Total state funding and combined state and local funding are also down
The state aid formula where Oklahoma made the deepest cuts is the most important source of general operations revenue that schools use to pay teacher salaries and other basic expenses. The state aid formula is not the only source of revenue for schools. However, the Center on Budget’s report finds that Oklahoma is still among the worst states for cuts to total state funding and combined state and local funding. (Note: The report’s figures for total state and combined state and local funding only go through 2014, which is the most recent year that this data is available for all 50 states.)

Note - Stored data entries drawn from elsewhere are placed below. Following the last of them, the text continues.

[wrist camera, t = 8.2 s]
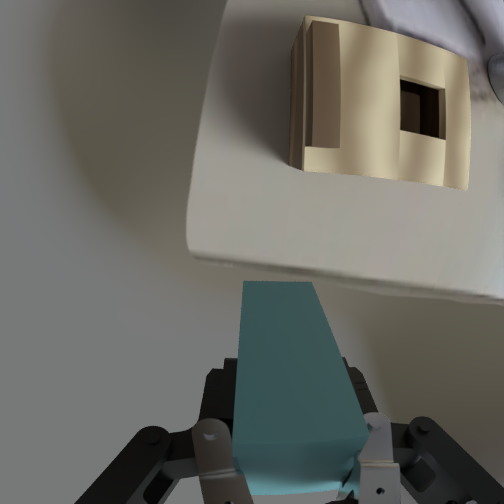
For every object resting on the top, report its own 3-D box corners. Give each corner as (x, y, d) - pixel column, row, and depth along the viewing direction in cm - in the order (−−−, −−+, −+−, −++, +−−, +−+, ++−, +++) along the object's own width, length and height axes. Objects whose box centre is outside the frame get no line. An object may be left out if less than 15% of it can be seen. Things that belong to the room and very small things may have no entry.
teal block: (311, 281, 17) (370, 435, 7) (304, 337, 19) (339, 488, 8) (243, 280, 17) (231, 443, 7) (242, 337, 19) (235, 494, 8)
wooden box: (419, 75, 28) (459, 61, 20) (418, 178, 33) (459, 188, 24) (291, 51, 28) (302, 21, 20) (288, 165, 33) (301, 170, 24)
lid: (460, 61, 19) (484, 53, 16) (460, 188, 24) (485, 196, 20) (303, 20, 19) (311, 0, 15) (301, 170, 24) (310, 174, 20)
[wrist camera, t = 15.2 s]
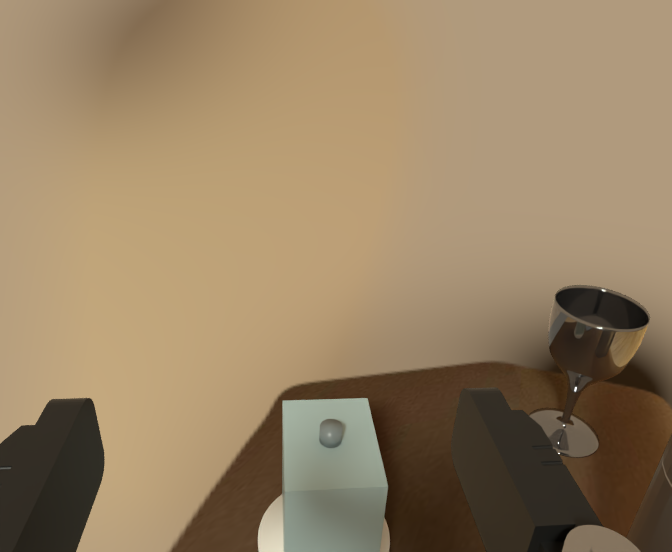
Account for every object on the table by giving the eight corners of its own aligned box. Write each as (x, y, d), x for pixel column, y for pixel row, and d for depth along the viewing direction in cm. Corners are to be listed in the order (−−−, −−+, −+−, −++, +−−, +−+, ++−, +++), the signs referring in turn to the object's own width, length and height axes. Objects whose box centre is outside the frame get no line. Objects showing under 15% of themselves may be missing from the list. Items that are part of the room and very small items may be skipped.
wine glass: (549, 465, 51) (590, 333, 44) (507, 409, 58) (538, 287, 51) (621, 455, 53) (671, 325, 46) (572, 401, 59) (610, 282, 53)
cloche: (358, 488, 46) (368, 385, 41) (375, 584, 39) (389, 472, 34) (282, 492, 46) (282, 388, 41) (284, 591, 38) (284, 477, 33)
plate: (377, 485, 48) (378, 478, 47) (401, 601, 39) (402, 594, 38) (259, 490, 47) (259, 484, 46) (255, 611, 37) (255, 604, 37)
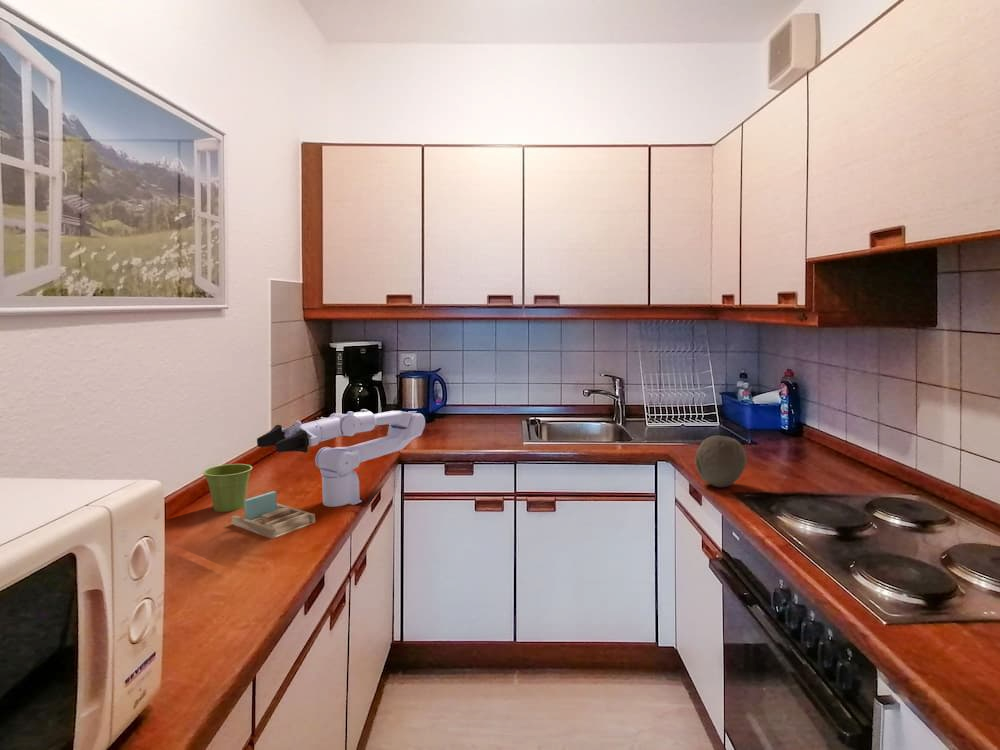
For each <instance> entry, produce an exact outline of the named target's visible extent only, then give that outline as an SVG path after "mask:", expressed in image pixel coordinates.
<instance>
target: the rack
mask: <svg viewBox="0 0 1000 750" xmlns="http://www.w3.org/2000/svg"><path fill="white" fill-rule="evenodd" d="M281 508H288V509H290V513H291V514H290V515H287V516H284V517H282V518H279V519H276V520H273V521H270V522H267V523H265V525H263V524H260V523H259V521H262V517H260V518H257V519H254V520H248V519H245V517H242V516H239V515H236V514H235V515H231V525H232V526H235V527H238V528H241V529H244V530H247V531H248V532H252V533H256V534H257V535H261V536H263V537H266V538H269V539H275V538H278V537H280V536H284V535H287V534H289V533H292V532H293V531H296V530H299V529H301V528H304V527H307V526H309V525H312V524H315V523H316V514H315V513H311V512H308V511H304V510H303V509H299V508H295V507H291V506H288V505H285V504H281V503H278V502H277V510H278V509H281Z"/></svg>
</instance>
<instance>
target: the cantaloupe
mask: <svg viewBox="0 0 1000 750" xmlns="http://www.w3.org/2000/svg"><path fill="white" fill-rule="evenodd" d="M747 457H748V456H747V452H746V450H745V448H744V447H743V445H742V443H741V442H740V441H738V439H736V438H733V437H730V436H727V435H712V436H708V437H706V438H704V440H703V441H702V442H701V443H700V445H698V448H697V450H696V453H695V458H694V461H695V463H694V465H695V468H696V472H697V473H698V475H699V476H700V478H701V479H702V481H704V482H705V483H707V484H709V485H710V486H712V487H715V488H725V487H728V486H731V485H732V484H734V483H735V482H736V481H737V480H738V479H739V478H740V477H741V475H742V473H743V471H744V470H745V468H746V464H747Z"/></svg>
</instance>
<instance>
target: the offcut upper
mask: <svg viewBox="0 0 1000 750" xmlns="http://www.w3.org/2000/svg"><path fill="white" fill-rule="evenodd" d="M290 514H291V513H290V509H288V508H281V509H278V510H275V511H273V512H270V513H267V514H264V515H262V521H264V522H270V521H273V520H276V519H279V518H282V517H284V516H287V515H290Z"/></svg>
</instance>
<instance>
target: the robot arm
mask: <svg viewBox="0 0 1000 750" xmlns="http://www.w3.org/2000/svg"><path fill="white" fill-rule="evenodd" d="M383 425H384V426H385V425H389V426H388V428H387V429H388V430H387V435H386V436H382V437H379V438H375V439H372V440H367V441H365V442H360V443H356V444H354V445H349V446H338V447H329V446H324V447H321V448H320V449H319V450H318V451H317V453H316V454H315V459H314V461H315V466H316V467H317V468H318V469H319V471H320V474H321V484H322V485H321V486H322V487H321V488H322V489H321V490H322V504H323V506H325V507H329V508H330V507H331V508H332V507H333V508H334V507H336V508H337V507H342V506H346V505H353V506H354V505H358V504H360V503H362V500H361V499H360V498H361V497H360V479H359V476H358V474H357V472H356V471H355V470H354V469H357V468H359V465H360V463H364V462H366V461H367V462H368V461H369V460H373V459H377V458H380V457H382V456H385V455H389V454H393V453H396V452H399V451H402V450H404V448H406V446H408V445H409V444H410V443H411V442H412V441H413V440H414V439H415V438H418V437H420V436H422V434H423V432H424V429H425V427H426V418H425V416H424V415H423V414H422V413H420V412H417V413H416V412H408V411H402V410H389V411H383V412H378V413H373V412H372V411H370V410H368V409H366V408H362V409H360V411H356V412H354V411H350V410H349V411H347V412H346V413H337V412H333V413H331V414H330V415H329V416H328V417H324V418H321V419H317V420H312V421H308V422H305V423H302V422H301V420H295V421H294V422H293V425H291V426H288V427H286V428H283V427H282V425H281V424H276V425H274V427H273V428H272V429H270V430H269V431H268V432H266V433H265V434H262V435H261V436H259V437H258V438H256V444H257V447H258V448H266V447H275V451H276V452H277V453H284V452H285V453H286V452H299V453H300V452H301V453H308V451H309V446H310V447H314V446H317V445H319V443H322V442H324V441H327V440H328V441H329V440H332V439H334V438H337V437H341V436H343V437H344V436H345V437H353V436H355V434H358V433H359V434H360V433H364V432H370V431H372V430H374V428H375V427H376V426H383Z"/></svg>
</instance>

These sharp cuts in funding for schools are being felt in the classroom. Average teacher salaries have dropped more than $7,700 after inflation since 2009 as Oklahoma loses experienced teachers to other professions and other states with more competitive teacher pay. Numerous Oklahoma districts have gone to a 4-day school week, which can especially harm the thousands of Oklahoma children who rely on school breakfasts and lunches to have enough nutritious food. Since 2010, the Legislature has suspended and never restored standards to keep class sizes low and to update textbooks and library materials.
Besides the harm to students today, these cuts to education are likely to weaken the economy in the long term. Quality elementary, middle, and high school education provides a crucial foundation that helps children to succeed in college and in the workplace. Much of the money they earn as adults is returned to the state economy through taxes, home purchases, and spending at local businesses. In addition, school budgets that force school layoffs or cut pay for teachers and other staff can reduce purchasing power and slow the pace of economic recovery.
The report, After Nearly a Decade, School Investments Still Way Down in Some States, contains the most recent data on school funding currently available. The findings are based on data gathered from state education agencies and budget offices and verified with education finance experts in each state. The report also includes analysis of data from the Census Bureau.
“At a time when the nation is trying to produce workers with the skills to master new technologies and adapt to the complexities of a global economy, states should be investing more — not less — so our kids get a strong education,” said Michael Leachman, director of state fiscal research at the Center on Budget and Policy Priorities and author of the report released today.